Ini sebenarnya bukan kunjungan pertama saya di Boston, tahun 2007 saya sempat singgah seminggu di Boston untuk mengikuti Women Islamic Conference, tepatnya di University of Massachusetts (UMass), namun kedatangan kali ini tetap istimewa, karena akan tinggal lebih lama dari kedatangan saya yang pertama, juga dikarenakan kali ini saya datang untuk mengikuti Sandwich Program di Boston University (BU). Program ini merupakan rangkaian penyelesaian Disertasi S3 saya di ICRS (Indonesian Consortium for Religious Studies) di UGM, Yogyakarta, yang biaya program ini ditanggung oleh lembaga dari Amerika yakni Luce Foundation.
Tiga hari setelah kedatangan saya di Boston, kemarin hari Sabtu tanggal 14 September 2013, untuk pertama kali diselenggarakan New England Indonesia Festival di Boston. Festival ini merupakan gawenya teman-teman Permias (Perhimpunan Mahasiswa Indonesia di Amerika Serikat) chapter Massachusetts. Kegiatan ini lingkupnya bukan hanya di negara bagian Massachusetts saja, tapi meliputi New England yang terdiri dari negara bagian Maine, New Hampshire, Vermont, Massachusetts, Rhode Island dan Connecticut. Enam negara bagian ini disebut New England karena pada awal pendudukan English, mereka tinggal di daerah-daerah ini.
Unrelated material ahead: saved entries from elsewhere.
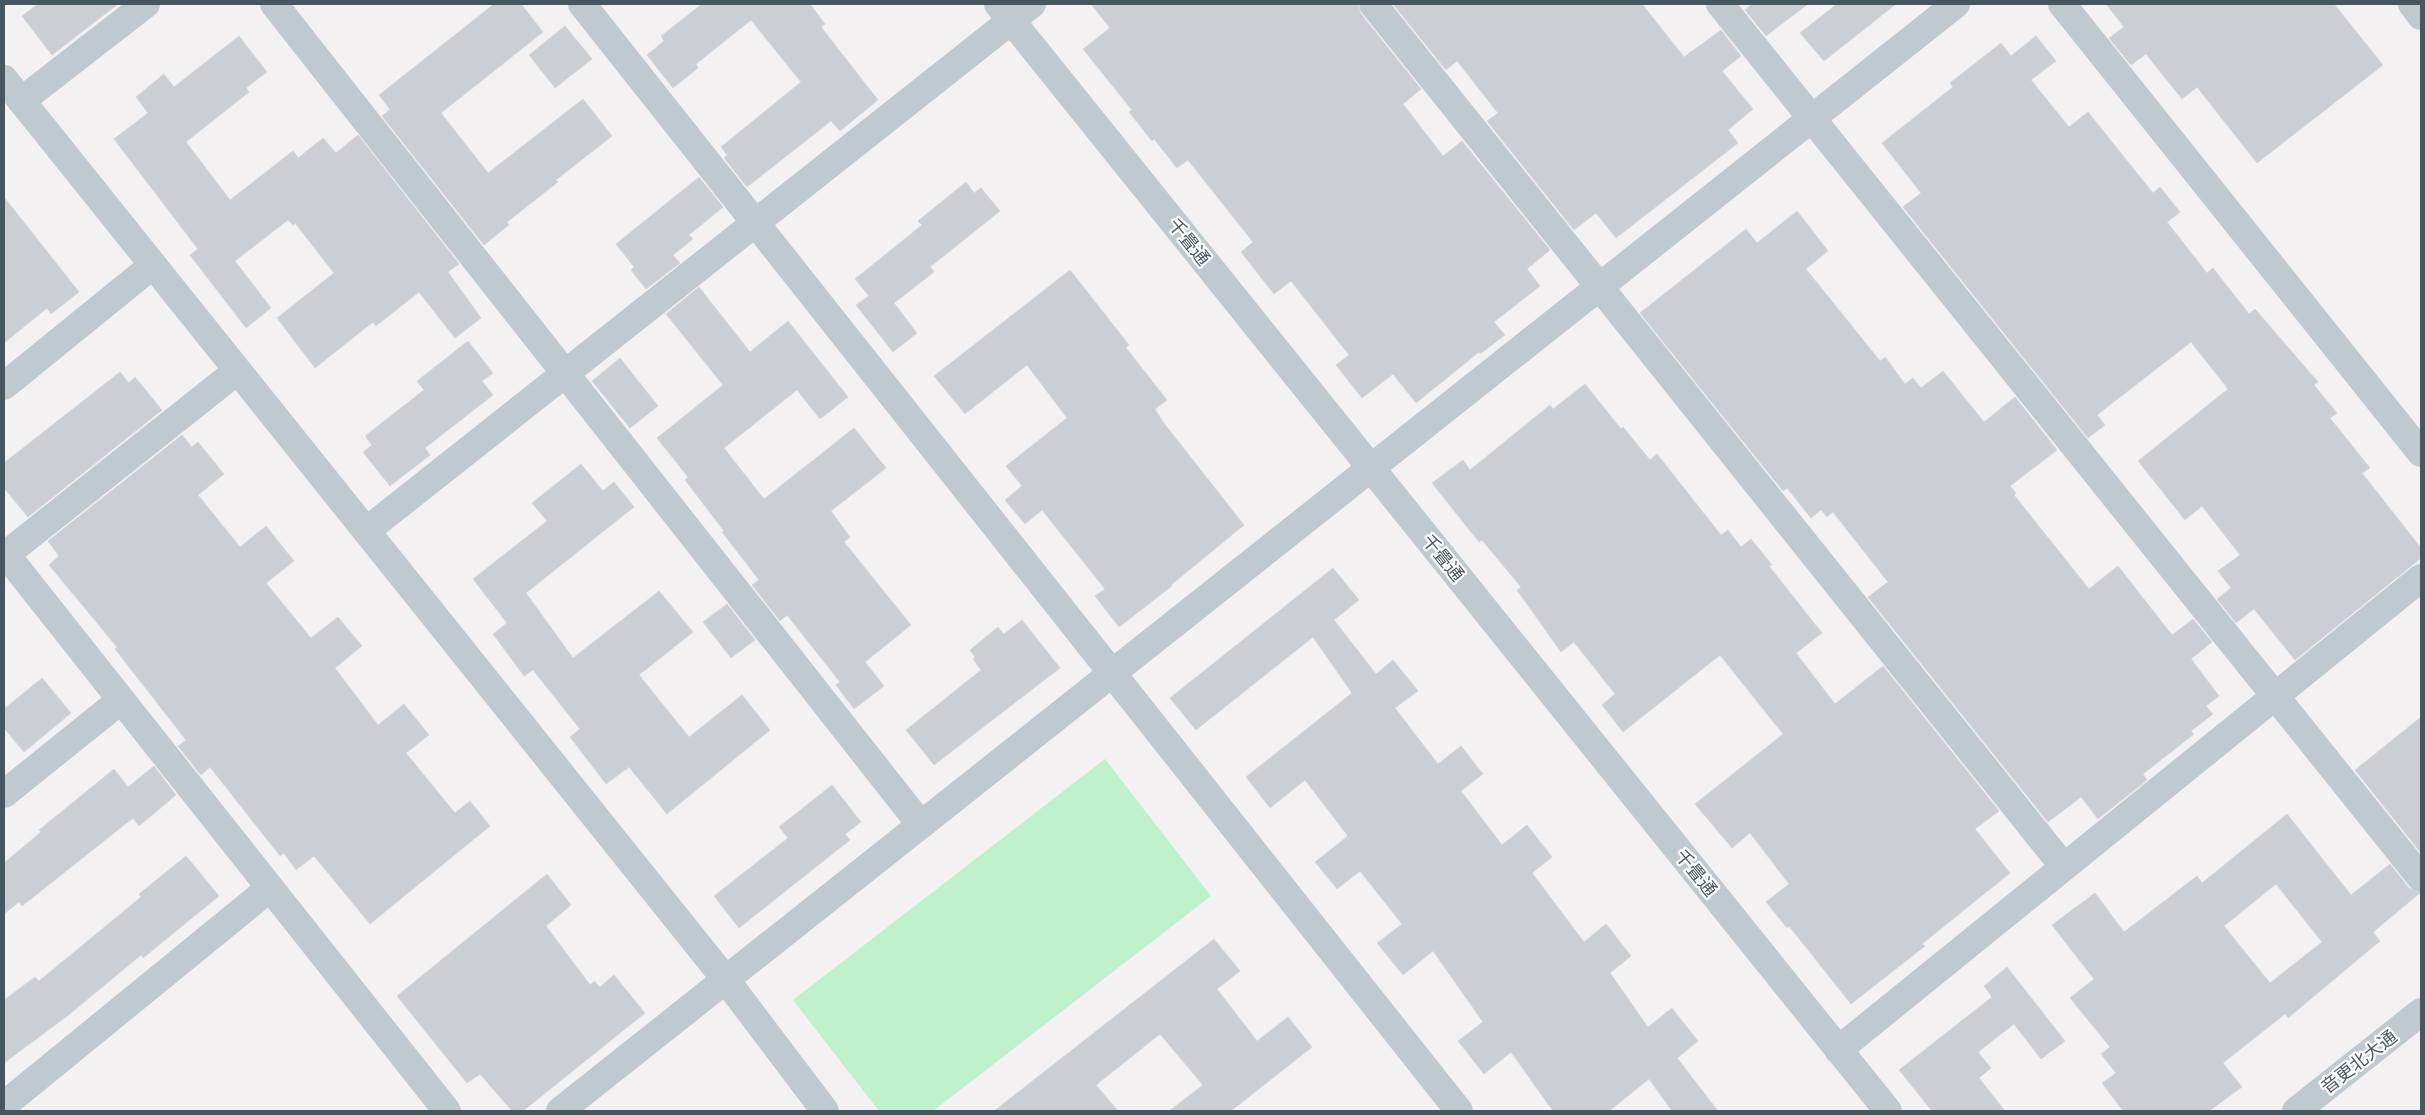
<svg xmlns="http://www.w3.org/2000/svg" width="2425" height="1115" font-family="'Nunito Sans','Noto Sans JP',sans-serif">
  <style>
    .green { fill: #bff1cc }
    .building { fill: #cbcfd3; stroke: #d5d8dc; fill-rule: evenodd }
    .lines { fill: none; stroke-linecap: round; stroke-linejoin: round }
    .minor { stroke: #becad0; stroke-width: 28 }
    .labels { text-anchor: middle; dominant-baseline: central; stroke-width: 4.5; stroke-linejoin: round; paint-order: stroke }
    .street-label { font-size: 18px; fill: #48575f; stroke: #fff }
  </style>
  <rect width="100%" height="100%" fill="#f3f1f1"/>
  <path class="green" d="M1105,759L1211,896L933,1111H879L793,1000Z"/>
  <path class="building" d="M38,4H118L52,55L22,16Z
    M494,4H521L543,32L441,113L488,173L583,99L612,136L556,180L558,182L507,222L509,225L484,245L382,116L390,109L379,95Z
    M702,4H810L825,24L821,27L878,100L840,131L831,121L747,187L724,158L727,155L721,147L801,82L751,20L696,64L698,68L673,88L647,55L664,41L661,36Z
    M1091,4H1358L1361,14L1421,89L1403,104L1443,156L1462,141L1550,250L1527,269L1540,286L1494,322L1505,335L1480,354L1479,352L1416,403L1393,374L1362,398L1336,365L1349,355L1291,281L1274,294L1241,252L1253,242L1188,160L1177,168L1154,139L1152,141L1129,112L1132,110L1083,49L1110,28Z
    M1393,4H1642L1684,57L1721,30L1741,56L1722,71L1753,109L1728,130L1738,143L1616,238L1596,213L1574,230L1487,121L1498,113L1457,61L1446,70Z
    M1752,4H1808L1766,36L1745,10Z
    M1837,4H1896L1824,61L1800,33Z
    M2106,4H2334L2383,65L2257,163L2197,87L2182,99L2146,54L2131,65L2109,38L2124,27Z
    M565,26L592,59L555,88L529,55Z
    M239,36L267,72L246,88L249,92L186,142L230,200L293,151L298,158L323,138L336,153L358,135L459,264L448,272L481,318L455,338L419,292L376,326L373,322L315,368L277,318L334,273L295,223L293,225L288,220L235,261L271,308L246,328L190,255L198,249L114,139L148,113L136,97L164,74L174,87Z
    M2036,36L2056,61L2031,80L2069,127L2088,112L2153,193L2160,187L2180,212L2167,222L2207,273L2213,268L2249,314L2255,309L2318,382L2314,385L2337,413L2330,418L2370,468L2362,473L2421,548V558L2295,660L2254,609L2236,623L2217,599L2231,588L2218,571L2240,555L2202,506L2185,520L2138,461L2228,389L2191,342L2097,415L2105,425L2088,438L1903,207L1921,193L1882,143L1953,87L1950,83L2001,43L2011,56Z
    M699,177L723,207L689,235L693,239L673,255L680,263L646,289L631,270L634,267L616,244Z
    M966,182L974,193L981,188L1000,211L930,267L934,272L894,303L917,333L893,352L856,305L869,296L855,279L922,225L918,221Z
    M4,197L79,292L51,314L47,308L4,343Z
    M1797,211L1828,251L1806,269L1880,361L1885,357L1905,384L1913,378L1921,388L1943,371L1984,422L2015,397L2057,450L2010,486L2016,493L2014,495L2089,589L2118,566L2172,635L2193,619L2212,642L2191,659L2219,696L2206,706L2213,714L2191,731L2194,734L2143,774L2147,780L2098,819L2081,797L2048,822L1868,597L1888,582L1833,512L1827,517L1821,510L1811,518L1787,488L1783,491L1640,313L1746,229L1757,243Z
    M1070,270L1129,345L1126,348L1167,400L1155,409L1163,422L1244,525L1171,585L1172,586L1119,627L1095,596L1105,589L1042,510L1025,524L1005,500L1022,486L1006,466L1067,418L1027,365L965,414L934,376Z
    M699,287L750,352L788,321L848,397L820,419L797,390L724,448L764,499L854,428L886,468L831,511L850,537L844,542L911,625L865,662L884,686L854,709L836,685L840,682L787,615L780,621L752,585L759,580L722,532L724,531L685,480L688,477L657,438L723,385L666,314Z
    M468,341L493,373L482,381L493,395L425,448L430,455L390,486L363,452L372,445L365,436L424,390L417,381Z
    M620,358L658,406L630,428L592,381Z
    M120,372L129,383L135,377L162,410L28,517L4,488V463Z
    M1585,384L1621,429L1623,427L1650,460L1657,454L1721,535L1728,530L1741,547L1751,539L1772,565L1769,566L1822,633L1796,653L1835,704L1883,666L1999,811L1975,829L2010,873L1922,944L1925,946L1851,1004L1789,926L1787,928L1766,902L1789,884L1750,833L1732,848L1695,804L1783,734L1720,655L1623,732L1602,705L1615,694L1574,642L1561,652L1517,590L1521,587L1482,540L1479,542L1432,483L1463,460L1470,470L1550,405L1553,409Z
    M182,435L192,447L198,442L224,474L198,495L240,547L266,526L294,561L266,583L311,638L338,617L362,646L335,668L378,725L404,704L429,735L406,753L455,813L470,801L490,826L370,924L314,856L296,870L284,853L280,856L210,767L201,775L178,746L186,740L115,649L117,647L49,565L59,556L48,541Z
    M581,464L603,491L614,482L634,507L526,593L573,658L659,591L693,632L639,675L689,737L742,695L770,730L667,814L629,767L606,784L570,737L580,729L533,670L524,676L493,634L507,623L473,579L547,521L532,503Z
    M1333,568L1359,600L1334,620L1376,674L1393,660L1418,691L1395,708L1438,764L1461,746L1483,774L1461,791L1502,845L1527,825L1552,857L1532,873L1584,942L1606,924L1631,956L1610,973L1648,1027L1672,1008L1698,1041L1677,1058L1718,1111H1672L1649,1079L1609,1111H1553L1511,1052L1484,1074L1458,1041L1483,1022L1433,951L1403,975L1377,943L1402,924L1360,871L1337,889L1315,862L1348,836L1305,780L1270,808L1246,777L1352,693L1313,637L1196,730L1170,698Z
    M727,604L755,640L731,658L703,622Z
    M1022,620L1060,668L934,765L906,730L981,670L973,659L975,657L970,650L998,627L1004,634Z
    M42,678L71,713L24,752L4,728V709Z
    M2421,717V853L2355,770Z
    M154,766L176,795L139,826L133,818L22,906L19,902L4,914V863L41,832L39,830L114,769L128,787Z
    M832,785L861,822L845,834L850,840L739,928L714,896L788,838L779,827Z
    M2287,814L2351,895L2390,864L2409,888L2420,893L2373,932L2380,941L2288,1018L2285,1014L2223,1063L2242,1087L2209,1111H2123L2102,1083L2116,1073L2101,1054L2110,1047L2070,998L2094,979L2052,925L2095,893L2124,932L2197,876L2202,883ZM2276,884L2322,942L2270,983L2224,926Z
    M186,856L219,896L143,958L141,955L66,1017L4,1063V1000L35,977L39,981L141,897L139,894Z
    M547,874L571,905L546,926L590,985L594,981L600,987L614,975L645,1013L523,1111H512L480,1074L467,1083L397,996Z
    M1214,939L1240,971L1217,989L1257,1041L1288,1017L1312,1047L1231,1111H1169L1203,1085L1160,1034L1096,1085L1118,1111H994Z
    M2007,967L2065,1041L2041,1059L2014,1024L1978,1052L1991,1068L1979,1078L2005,1111H1932L1899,1070L1992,997L1984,986Z"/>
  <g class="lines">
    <path class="minor" d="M274,4L921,825
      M582,4L1459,1111
      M998,4L1888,1111
      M1373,4L2064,867
      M1720,4L2421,878
      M2062,4L2421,453
      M2412,4L2421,16
      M4,79L726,980L825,1111
      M21,101L146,4
      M4,386L153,265
      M366,531L1032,4
      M4,552L447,1111
      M4,556L237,371
      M4,794L121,700
      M1838,1050L2421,578
      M4,1105L270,888
      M560,1111L1956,4
      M2296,1111L2421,1012"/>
  </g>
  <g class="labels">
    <g class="street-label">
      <text transform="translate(1189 242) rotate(51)">千畳通</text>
      <text transform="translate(1443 558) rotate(51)">千畳通</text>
      <text transform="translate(1696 873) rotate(51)">千畳通</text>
      <text transform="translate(2359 1062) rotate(-38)">音更北大通</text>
    </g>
  </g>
  <rect width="2425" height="1115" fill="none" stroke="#48575f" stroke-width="10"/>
</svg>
Festival yang melibatkan mahasiswa dari berbagai negara bagian ini berlangsung sangat meriah. Puluhan stand makanan, kerajinan Indonesia, bahkan stand kedutaan dipenuhi pengunjung yang bukan hanya orang Indonesia. Acara yang berlangsung mulai jam 11 hingga jam 18.00 menampilkan banyak kesenian Indonesia. House of Angklung diboyong dari Washington DC untuk tampil. Group Angklung yang terdiri dari Ibu-ibu ini mampu membuat penonton yang sebagian besar warga Indonesia bergoyang. Ketika lagu Jawa Timuran Rek Ayo Rek dimainkan, penonton langsung berdiri dan bergoyang di depan panggung besar yang menjadi sentral acara.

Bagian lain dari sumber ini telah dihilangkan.